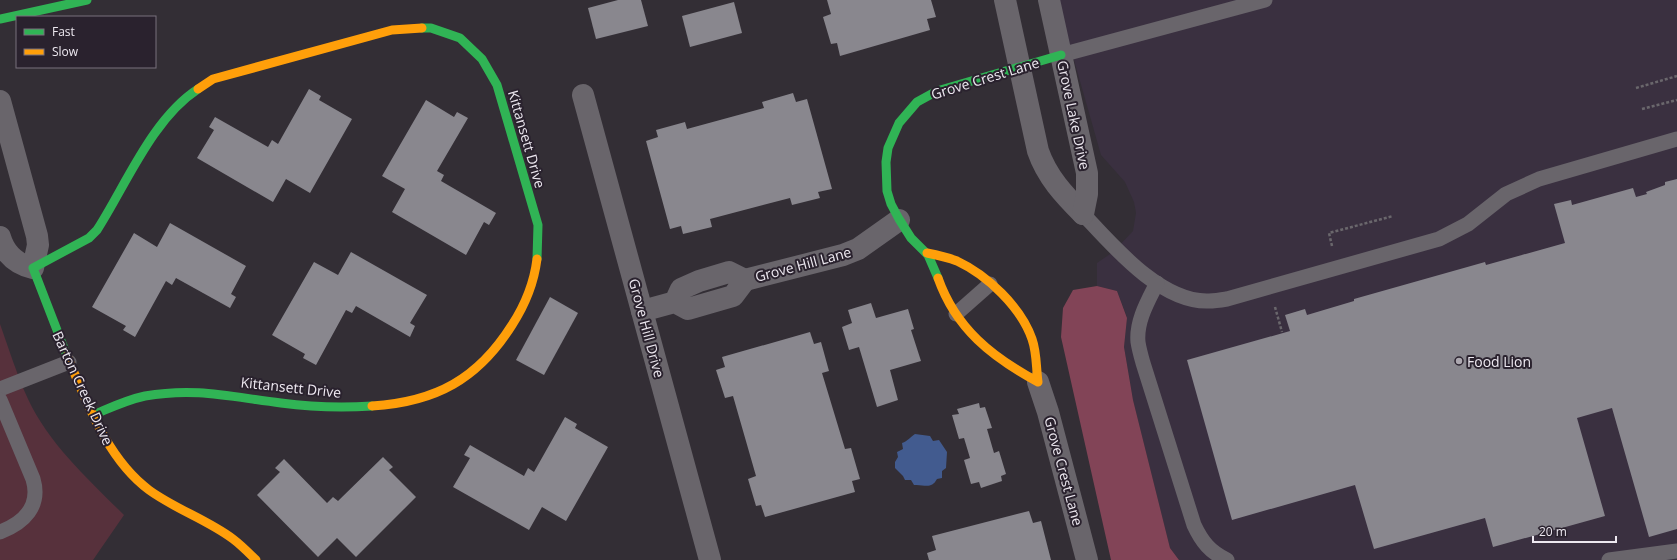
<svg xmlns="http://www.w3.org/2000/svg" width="1677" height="560" viewBox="0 0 1677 560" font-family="'Open Sans',sans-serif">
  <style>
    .built { fill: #3a3040 }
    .green { fill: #57313c }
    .forest { fill: #824457 }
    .water { fill: #425b8f }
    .building { fill: #89878e }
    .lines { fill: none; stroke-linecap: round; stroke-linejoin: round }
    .path { stroke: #6a676c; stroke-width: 2.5; stroke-dasharray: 3 2; stroke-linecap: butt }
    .lane { stroke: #69656b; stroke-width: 15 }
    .street { stroke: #69656b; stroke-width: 22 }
    .fast { stroke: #30b455; stroke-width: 9 }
    .slow { stroke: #ff9f0a; stroke-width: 9 }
    .poi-dot { fill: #aca7af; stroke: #2a222e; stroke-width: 1.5 }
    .labels { text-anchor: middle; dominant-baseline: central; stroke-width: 4; stroke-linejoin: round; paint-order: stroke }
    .street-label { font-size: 14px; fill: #ede8f0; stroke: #2a222e }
    .poi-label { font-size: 14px; fill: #ede8f0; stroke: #2a222e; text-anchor: start }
  </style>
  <rect width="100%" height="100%" fill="#332e35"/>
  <polygon class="built" points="1057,0 1677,0 1677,560 1179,560 1170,548 1133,400 1124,347 1127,317 1117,291 1097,286 1097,263 1113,252 1133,231 1136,213 1134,202 1125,182 1101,155"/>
  <path class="green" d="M0,324C9,349 17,375 28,399C49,444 89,480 124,515L93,560H0Z"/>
  <polygon class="forest" points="1097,286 1117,291 1127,318 1124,347 1133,400 1170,548 1179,560 1111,560 1061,337 1063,308 1073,290"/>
  <path class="water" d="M915,434L930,436L933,441L939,440L947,452L946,468L942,471V478L937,479C931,490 924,484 914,485L911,480H905L903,476L895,468V462L898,457L897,452L903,449L902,443C908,441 910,437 915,434Z"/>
  <g class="building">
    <polygon points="618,0 641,0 648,26 596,39 588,8"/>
    <polygon points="827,0 931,0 936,17 927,19 930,30 840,56 837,43 831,44 823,17 831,14"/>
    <polygon points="734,2 742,33 690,47 682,16"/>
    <polygon points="309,89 321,96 319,100 352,119 310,193 286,179 273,202 197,158 214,130 209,127 215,117 268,147 272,140 278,144"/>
    <polygon points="793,93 796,102 807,99 832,189 818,192 820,198 792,205 790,198 710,219 712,227 683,234 681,226 670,229 646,141 658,137 656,130 685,122 687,129 764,108 762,102"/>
    <polygon points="426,100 454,117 457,112 468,118 437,171 444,175 441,181 496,213 489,225 484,222 466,255 392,212 405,189 382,176"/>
    <polygon points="1677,179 1677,529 1649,537 1612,408 1577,418 1605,516 1493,547 1485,518 1374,549 1355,485 1232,520 1187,360 1290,331 1285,315 1305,309 1307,315 1354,301 1354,299 1485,262 1486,265 1565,243 1554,204 1571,200 1572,205 1633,188 1636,197 1647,194 1646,192 1665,185 1665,182"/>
    <polygon points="170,223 246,266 231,294 236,297 230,308 176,278 172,285 166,281 135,337 123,330 126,326 92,307 134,233 157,247"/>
    <polygon points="351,252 427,295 410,323 415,326 410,337 356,306 352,313 346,310 316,365 303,358 305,354 272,335 314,262 338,275"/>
    <polygon points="550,297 578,313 544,375 516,360"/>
    <polygon points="871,303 876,318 908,309 914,329 911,330 921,361 890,370 898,400 877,407 859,347 849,350 842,327 852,323 848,310"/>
    <polygon points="810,332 814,344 821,342 829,371 822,373 845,449 851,448 860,479 852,481 855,492 765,517 761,505 756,506 748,479 756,476 733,396 725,398 716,370 725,367 722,357"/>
    <polygon points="979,403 980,408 985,407 992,428 987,429 994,453 999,451 1006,474 1001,476 1002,481 981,488 979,482 971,484 964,460 970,458 964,438 959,439 952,415 959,414 957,409"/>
    <polygon points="565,417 577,424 575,428 608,447 566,521 542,507 529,530 453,487 470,458 464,455 470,445 524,476 528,468 534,472"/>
    <polygon points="383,457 393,467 389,470 416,497 356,557 337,538 318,557 257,495 280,472 275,468 284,459 327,503 333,497 338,501"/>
    <polygon points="1029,511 1033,523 1041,521 1051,560 929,560 927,553 936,550 932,536"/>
  </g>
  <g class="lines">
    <g class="path">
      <polyline points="1636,88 1677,76"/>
      <polyline points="1642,109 1677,100"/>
      <polyline points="1332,246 1329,233 1393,216"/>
      <polyline points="1275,307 1282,332"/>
    </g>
    <g class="lane">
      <polyline points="1061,55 1265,0"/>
      <path d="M1083,214C1113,246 1161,303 1209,301C1215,301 1221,300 1227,299L1439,239L1468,224L1506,194L1539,179L1677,139"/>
      <path d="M1157,283C1148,301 1136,321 1138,342C1139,349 1141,356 1143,363L1194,525C1202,542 1210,552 1227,560"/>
      <polyline points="956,314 990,284"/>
      <polyline points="0,389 69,362"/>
      <path d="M0,400L33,479C41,506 24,523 0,532"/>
      <polyline points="1609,560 1677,551"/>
    </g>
    <g class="street">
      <path d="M1005,0L1038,151C1047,177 1064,195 1083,214"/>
      <polyline points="1049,0 1087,173 1087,194 1083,214"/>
      <polyline points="583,95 710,560"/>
      <path d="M0,101L37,236L38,245L33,268C16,264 5,254 0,237"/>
      <polyline points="745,280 843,255 858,249 899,220"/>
      <polyline points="642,311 675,302 688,309 733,296 745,280 729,272 699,281 681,289 675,302"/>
      <polyline points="1038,382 1048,412 1087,560"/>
    </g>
    <g class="fast">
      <polyline points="0,19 87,0"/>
      <polyline points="422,28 431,28 460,38 482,59 497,85 538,225 537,259"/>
      <polyline points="938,278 928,255 911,238 899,219 891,204 887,191 886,162 888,148 899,123 917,102 937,91 1061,55"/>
      <path d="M67,356L33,268L89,238L97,230C126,185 152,119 198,89"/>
      <path d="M93,415C110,408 126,400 145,396C196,387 231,397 281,403C311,407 342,408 372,406"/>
    </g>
    <g class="slow">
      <polyline points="198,89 213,79 392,30 422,28"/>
      <path d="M927,253C937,255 947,257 957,261C987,275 1021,307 1032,339C1037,353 1036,368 1038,382C992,357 956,329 938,278"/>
      <path d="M67,356C87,402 107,459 149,490C175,509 208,520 233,539C241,545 249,553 256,560"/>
      <path d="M372,406C436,402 478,379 512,325C525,305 534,283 537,259"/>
    </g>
  </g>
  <circle class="poi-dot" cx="1459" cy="361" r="4"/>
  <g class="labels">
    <g class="street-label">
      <text transform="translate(985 78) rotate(-17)">Grove Crest Lane</text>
      <text transform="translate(1074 115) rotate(78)">Grove Lake Drive</text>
      <text transform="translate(527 139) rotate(74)">Kittansett Drive</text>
      <text transform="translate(803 264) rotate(-15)">Grove Hill Lane</text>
      <text transform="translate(647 328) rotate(75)">Grove Hill Drive</text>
      <text transform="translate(291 387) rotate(6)">Kittansett Drive</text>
      <text transform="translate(83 388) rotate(65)">Barton Creek Drive</text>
      <text transform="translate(1064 471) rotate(75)">Grove Crest Lane</text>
    </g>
    <g class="poi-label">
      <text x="1467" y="361">Food Lion</text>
    </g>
  </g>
  <rect x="16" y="16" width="140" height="52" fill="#2a222e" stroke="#78717c"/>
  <rect x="24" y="29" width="20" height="6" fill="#30b455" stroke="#78717c"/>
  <text x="52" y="36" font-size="12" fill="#ede8f0">Fast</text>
  <rect x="24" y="49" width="20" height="6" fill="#ff9f0a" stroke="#78717c"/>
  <text x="52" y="56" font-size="12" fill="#ede8f0">Slow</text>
  <path d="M1533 536v6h83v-6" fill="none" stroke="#ede8f0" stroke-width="2"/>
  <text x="1539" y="536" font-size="12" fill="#ede8f0" stroke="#2a222e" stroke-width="3" paint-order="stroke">20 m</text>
</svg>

Instructions for the task.
Reproduce each line above that contains "linecap".

Answer to the problem.
    .lines { fill: none; stroke-linecap: round; stroke-linejoin: round }
    .path { stroke: #6a676c; stroke-width: 2.5; stroke-dasharray: 3 2; stroke-linecap: butt }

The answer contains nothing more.